Çünkü kadına yönelik şiddet görüntülerinin “her durumda” haber olması ve konunun her haber bülteninde tekrar tekrar dönen görüntülerle kamuoyunun gözlerinin önüne serilmesinin; bu konuda yetkilileri bir şeyler yapmaya zorlamaktan ya da insanların bilgilenmesini sağlamaktan önce, bu haberi izleyenler üzerinde farklı ve olumsuz etkiler bıraktığı kanaatindeyim.

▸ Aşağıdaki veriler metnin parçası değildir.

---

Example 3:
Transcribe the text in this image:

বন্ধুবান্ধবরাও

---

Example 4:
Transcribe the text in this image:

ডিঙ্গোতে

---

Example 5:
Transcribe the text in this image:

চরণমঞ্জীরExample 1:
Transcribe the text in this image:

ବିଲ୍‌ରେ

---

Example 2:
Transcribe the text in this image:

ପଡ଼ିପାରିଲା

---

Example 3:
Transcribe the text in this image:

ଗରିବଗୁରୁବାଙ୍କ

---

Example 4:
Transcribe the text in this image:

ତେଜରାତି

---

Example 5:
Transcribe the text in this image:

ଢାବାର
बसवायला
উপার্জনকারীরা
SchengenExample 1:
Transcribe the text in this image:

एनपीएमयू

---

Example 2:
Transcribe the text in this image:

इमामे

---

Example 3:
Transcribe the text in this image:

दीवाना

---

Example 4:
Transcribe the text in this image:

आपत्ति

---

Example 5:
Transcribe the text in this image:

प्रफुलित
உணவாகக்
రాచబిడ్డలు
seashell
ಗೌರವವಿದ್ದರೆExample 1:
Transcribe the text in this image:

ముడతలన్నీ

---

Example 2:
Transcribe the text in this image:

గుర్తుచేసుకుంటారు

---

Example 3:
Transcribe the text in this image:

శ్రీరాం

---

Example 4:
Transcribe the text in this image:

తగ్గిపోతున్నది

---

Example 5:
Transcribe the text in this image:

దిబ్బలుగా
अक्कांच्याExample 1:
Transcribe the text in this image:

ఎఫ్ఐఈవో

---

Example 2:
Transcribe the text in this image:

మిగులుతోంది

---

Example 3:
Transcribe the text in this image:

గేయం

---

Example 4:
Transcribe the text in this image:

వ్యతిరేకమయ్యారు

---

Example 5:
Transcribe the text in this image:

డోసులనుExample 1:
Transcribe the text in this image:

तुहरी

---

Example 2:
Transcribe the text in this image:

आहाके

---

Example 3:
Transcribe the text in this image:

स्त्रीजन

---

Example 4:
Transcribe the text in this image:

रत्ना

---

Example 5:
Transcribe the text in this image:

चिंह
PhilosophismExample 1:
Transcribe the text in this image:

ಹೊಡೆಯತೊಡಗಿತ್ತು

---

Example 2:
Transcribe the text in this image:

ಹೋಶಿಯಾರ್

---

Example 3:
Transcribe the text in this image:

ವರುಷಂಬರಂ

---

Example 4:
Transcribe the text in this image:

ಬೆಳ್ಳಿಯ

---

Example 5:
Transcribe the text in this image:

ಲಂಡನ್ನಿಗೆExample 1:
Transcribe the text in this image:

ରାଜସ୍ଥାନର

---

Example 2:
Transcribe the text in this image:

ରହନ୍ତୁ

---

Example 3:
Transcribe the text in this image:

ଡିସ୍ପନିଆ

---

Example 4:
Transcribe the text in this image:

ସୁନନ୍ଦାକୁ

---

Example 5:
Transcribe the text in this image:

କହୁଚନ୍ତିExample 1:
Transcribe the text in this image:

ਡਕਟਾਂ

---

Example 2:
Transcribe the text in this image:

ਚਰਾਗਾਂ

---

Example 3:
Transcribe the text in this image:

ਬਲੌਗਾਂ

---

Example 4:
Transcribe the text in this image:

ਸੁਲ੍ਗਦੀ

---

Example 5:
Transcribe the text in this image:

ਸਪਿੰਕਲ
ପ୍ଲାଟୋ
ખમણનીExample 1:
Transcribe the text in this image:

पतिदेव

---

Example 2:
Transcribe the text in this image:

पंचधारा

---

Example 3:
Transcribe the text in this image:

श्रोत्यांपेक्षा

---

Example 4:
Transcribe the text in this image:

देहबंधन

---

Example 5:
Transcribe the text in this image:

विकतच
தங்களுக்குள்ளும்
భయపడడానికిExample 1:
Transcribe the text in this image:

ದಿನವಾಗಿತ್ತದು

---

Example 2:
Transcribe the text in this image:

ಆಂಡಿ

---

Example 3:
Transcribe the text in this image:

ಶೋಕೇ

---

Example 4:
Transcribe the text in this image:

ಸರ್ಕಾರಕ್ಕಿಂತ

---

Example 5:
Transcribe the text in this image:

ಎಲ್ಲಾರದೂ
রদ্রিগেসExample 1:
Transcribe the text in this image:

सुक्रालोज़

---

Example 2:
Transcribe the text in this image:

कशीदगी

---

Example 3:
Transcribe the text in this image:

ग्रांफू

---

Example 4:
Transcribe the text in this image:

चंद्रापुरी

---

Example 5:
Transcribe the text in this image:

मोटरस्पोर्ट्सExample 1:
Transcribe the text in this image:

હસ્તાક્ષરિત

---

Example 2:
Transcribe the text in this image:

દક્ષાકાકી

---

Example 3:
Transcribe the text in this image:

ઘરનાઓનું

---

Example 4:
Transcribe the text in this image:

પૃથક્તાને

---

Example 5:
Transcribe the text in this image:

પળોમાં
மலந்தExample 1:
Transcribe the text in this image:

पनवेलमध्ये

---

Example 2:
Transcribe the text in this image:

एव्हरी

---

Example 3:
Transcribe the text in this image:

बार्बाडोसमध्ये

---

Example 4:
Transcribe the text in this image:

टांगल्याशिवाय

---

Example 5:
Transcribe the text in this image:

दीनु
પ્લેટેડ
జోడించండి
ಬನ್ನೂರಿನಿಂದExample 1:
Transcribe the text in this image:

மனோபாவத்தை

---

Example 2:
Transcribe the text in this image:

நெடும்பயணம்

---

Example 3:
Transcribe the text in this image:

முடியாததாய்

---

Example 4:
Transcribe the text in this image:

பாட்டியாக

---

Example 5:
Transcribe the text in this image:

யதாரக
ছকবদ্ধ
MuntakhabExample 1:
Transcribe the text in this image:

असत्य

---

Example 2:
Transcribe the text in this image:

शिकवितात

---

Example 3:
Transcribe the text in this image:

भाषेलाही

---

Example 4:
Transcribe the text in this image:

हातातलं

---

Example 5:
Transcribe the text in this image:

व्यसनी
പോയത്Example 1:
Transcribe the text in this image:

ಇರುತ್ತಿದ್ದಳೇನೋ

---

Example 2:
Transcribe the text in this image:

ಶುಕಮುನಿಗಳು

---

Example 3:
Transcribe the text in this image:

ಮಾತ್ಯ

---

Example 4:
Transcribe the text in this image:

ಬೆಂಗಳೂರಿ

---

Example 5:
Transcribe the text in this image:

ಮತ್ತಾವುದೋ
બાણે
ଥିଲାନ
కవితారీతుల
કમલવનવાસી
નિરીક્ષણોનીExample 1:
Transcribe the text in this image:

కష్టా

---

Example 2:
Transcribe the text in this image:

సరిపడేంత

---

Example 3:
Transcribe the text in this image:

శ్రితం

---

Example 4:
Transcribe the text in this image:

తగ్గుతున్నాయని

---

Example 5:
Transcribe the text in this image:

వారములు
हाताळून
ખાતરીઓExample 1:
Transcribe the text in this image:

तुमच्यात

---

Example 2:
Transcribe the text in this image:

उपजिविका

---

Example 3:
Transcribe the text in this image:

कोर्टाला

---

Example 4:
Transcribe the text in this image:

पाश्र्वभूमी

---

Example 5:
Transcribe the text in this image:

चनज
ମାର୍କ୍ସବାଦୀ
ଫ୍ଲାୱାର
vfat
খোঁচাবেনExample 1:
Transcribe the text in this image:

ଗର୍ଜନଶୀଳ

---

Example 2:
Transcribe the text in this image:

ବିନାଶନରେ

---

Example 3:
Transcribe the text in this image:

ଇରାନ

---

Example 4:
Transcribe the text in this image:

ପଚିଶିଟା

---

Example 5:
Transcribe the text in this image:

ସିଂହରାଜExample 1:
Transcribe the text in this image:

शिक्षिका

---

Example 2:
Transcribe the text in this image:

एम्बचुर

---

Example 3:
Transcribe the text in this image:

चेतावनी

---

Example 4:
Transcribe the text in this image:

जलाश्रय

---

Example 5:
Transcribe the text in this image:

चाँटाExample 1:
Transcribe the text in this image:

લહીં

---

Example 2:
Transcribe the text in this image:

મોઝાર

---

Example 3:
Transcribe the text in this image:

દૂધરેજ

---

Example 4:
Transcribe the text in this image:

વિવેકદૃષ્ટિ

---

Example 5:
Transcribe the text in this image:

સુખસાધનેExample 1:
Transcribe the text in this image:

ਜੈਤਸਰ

Kadına yönelik şiddet haberlerinin pek çoğunun artık haber çerçevesini aştığını ve okuyucuyu ya da izleyiciyi etki altında bırakacak boyuta ulaştığını düşünüyorum.
Bu doğrultuda da şu soruları gündeme getirmek istiyorum:
- Acaba her başı sıkışan, her eşiyle münakaşa eden, eşinin her “yanlışında” bıçağa, silaha ya da şiddete başvuran kişiler nasıl bir psikolojiye sahiptir? Bu davranışlarının ardında hangi nedenler vardır?
- Bu kişiler medyadaki benzer haber ya da görüntüleri ne ölçüde izlemiş kişilerdir?
- Bu davranışlarının arkasında söz konusu medya içeriğinin bir şekilde payı var mıdır?
- Bu konularda akademik düzeyde araştırmalar yapılabilir mi?
- Neden toplumda pek çok şey aynı ya da daha önce de var olduğu gibi iken “kadın cinayetleri” “moda” haline gelmiştir?
- Ekonomik sıkıntı arttı denilse bile, daha önce de ekonomik kriz dönemleri yaşanmıştı. Dünyada daha da kötü ekonomik koşullara sahip ülkeler var. O koşullarda neden kadına yönelik şiddet bu denli yoğun değil(di)? Ekonomik durum belirleyici ise erkekler arasındaki şiddet olayları ya da cinayetler neden ön plana çıkmıyor?
- Kadına yönelik şiddet daha önce de vardı ama susuluyordu denilirse; peki, ama cinayet sayısı somut bir şekilde neden artıyor?
- Genel anlamda şiddet eylemlerin moda olmasında medyanın rolü var mı? Yalnızca kadına yönelik şiddet haberlerinin mi rolünden bahsetmek lazım; yoksa genel olarak medyadaki şiddet gösteriminin etkisi mi daha önemli?
- Acaba kadına yönelik şiddet haberlerine biraz ara verilse ya da medya bu olayları duyururken konuyu modaya çevirmese, görüntüleri örnek olacak şekilde değil de “bilgilendirecek” düzeyde vermeyi tercih etse ve belki de “şeytanın aklına karpuz kabuğu kaçırmasa” nasıl olur?
- Ne dersiniz; hani “başkalarınca” yapılan ve yapılacak pek çok şey arasında medya da bu konuda böylesi bir bilinçle hareket etse belki bir can daha kurtulur mu?